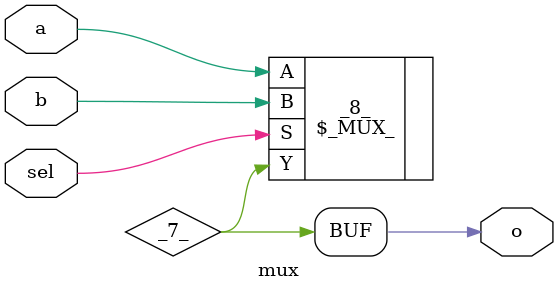
<source format=v>
/* Generated by Yosys 0.5 (git sha1 c3c9fbf, gcc 4.9.2-10ubuntu5 -O2 -fstack-protector-strong -fPIC -Os) */

(* src = "mux.v:1" *)
module mux(a, b, sel, o);
  wire _0_;
  wire _1_;
  wire _2_;
  wire _3_;
  wire _4_;
  wire _5_;
  wire _6_;
  wire _7_;
  (* src = "mux.v:1" *)
  input a;
  (* src = "mux.v:1" *)
  input b;
  (* src = "mux.v:1" *)
  output o;
  (* src = "mux.v:1" *)
  input sel;
  \$_MUX_  _8_ (
    .A(_4_),
    .B(_5_),
    .S(_6_),
    .Y(_7_)
  );
  assign _0_ = a;
  assign _1_ = b;
  assign _2_ = sel;
  assign o = _3_;
  assign _4_ = a;
  assign _5_ = b;
  assign _6_ = sel;
  assign _3_ = _7_;
endmodule

</source>
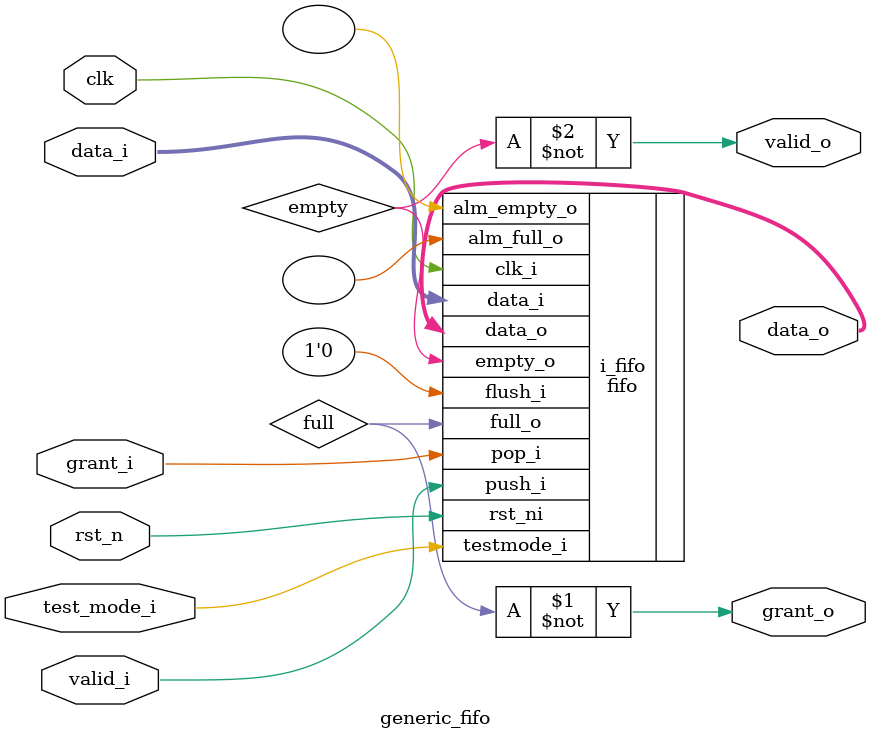
<source format=sv>

module generic_fifo #(
  parameter int unsigned DATA_WIDTH = 32,
  parameter int unsigned DATA_DEPTH = 8
)(
  input  logic                  clk,
  input  logic                  rst_n,
  //PUSH SIDE
  input  logic [DATA_WIDTH-1:0] data_i,
  input  logic                  valid_i,
  output logic                  grant_o,
  //POP SIDE
  output logic [DATA_WIDTH-1:0] data_o,
  output logic                  valid_o,
  input  logic                  grant_i,

  input  logic                  test_mode_i
);

  logic full, empty;
  assign grant_o = ~full;
  assign valid_o = ~empty;

  fifo #(
    .DATA_WIDTH ( DATA_WIDTH ),
    .DEPTH      ( DATA_DEPTH )
  ) i_fifo (
    .clk_i       ( clk          ),
    .rst_ni      ( rst_n        ),
    .flush_i     ( 1'b0         ),
    .testmode_i  ( test_mode_i  ),
    .full_o      ( full         ),
    .empty_o     ( empty        ),
    .alm_full_o  (              ),
    .alm_empty_o (              ),
    .data_i      ( data_i       ),
    .push_i      ( valid_i      ),
    .data_o      ( data_o       ),
    .pop_i       ( grant_i      )
  );

endmodule

</source>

__________

What you have to do
Set out every record exactly, images excluded.

Answer below
<source format=v>
/* Generated by Yosys 0.5 (git sha1 c3c9fbf, gcc 4.9.2-10ubuntu5 -O2 -fstack-protector-strong -fPIC -Os) */

(* src = "mux.v:1" *)
module mux(a, b, sel, o);
  wire _0_;
  wire _1_;
  wire _2_;
  wire _3_;
  wire _4_;
  wire _5_;
  wire _6_;
  wire _7_;
  (* src = "mux.v:1" *)
  input a;
  (* src = "mux.v:1" *)
  input b;
  (* src = "mux.v:1" *)
  output o;
  (* src = "mux.v:1" *)
  input sel;
  \$_MUX_  _8_ (
    .A(_4_),
    .B(_5_),
    .S(_6_),
    .Y(_7_)
  );
  assign _0_ = a;
  assign _1_ = b;
  assign _2_ = sel;
  assign o = _3_;
  assign _4_ = a;
  assign _5_ = b;
  assign _6_ = sel;
  assign _3_ = _7_;
endmodule

</source>
<source format=sv>

module generic_fifo #(
  parameter int unsigned DATA_WIDTH = 32,
  parameter int unsigned DATA_DEPTH = 8
)(
  input  logic                  clk,
  input  logic                  rst_n,
  //PUSH SIDE
  input  logic [DATA_WIDTH-1:0] data_i,
  input  logic                  valid_i,
  output logic                  grant_o,
  //POP SIDE
  output logic [DATA_WIDTH-1:0] data_o,
  output logic                  valid_o,
  input  logic                  grant_i,

  input  logic                  test_mode_i
);

  logic full, empty;
  assign grant_o = ~full;
  assign valid_o = ~empty;

  fifo #(
    .DATA_WIDTH ( DATA_WIDTH ),
    .DEPTH      ( DATA_DEPTH )
  ) i_fifo (
    .clk_i       ( clk          ),
    .rst_ni      ( rst_n        ),
    .flush_i     ( 1'b0         ),
    .testmode_i  ( test_mode_i  ),
    .full_o      ( full         ),
    .empty_o     ( empty        ),
    .alm_full_o  (              ),
    .alm_empty_o (              ),
    .data_i      ( data_i       ),
    .push_i      ( valid_i      ),
    .data_o      ( data_o       ),
    .pop_i       ( grant_i      )
  );

endmodule

</source>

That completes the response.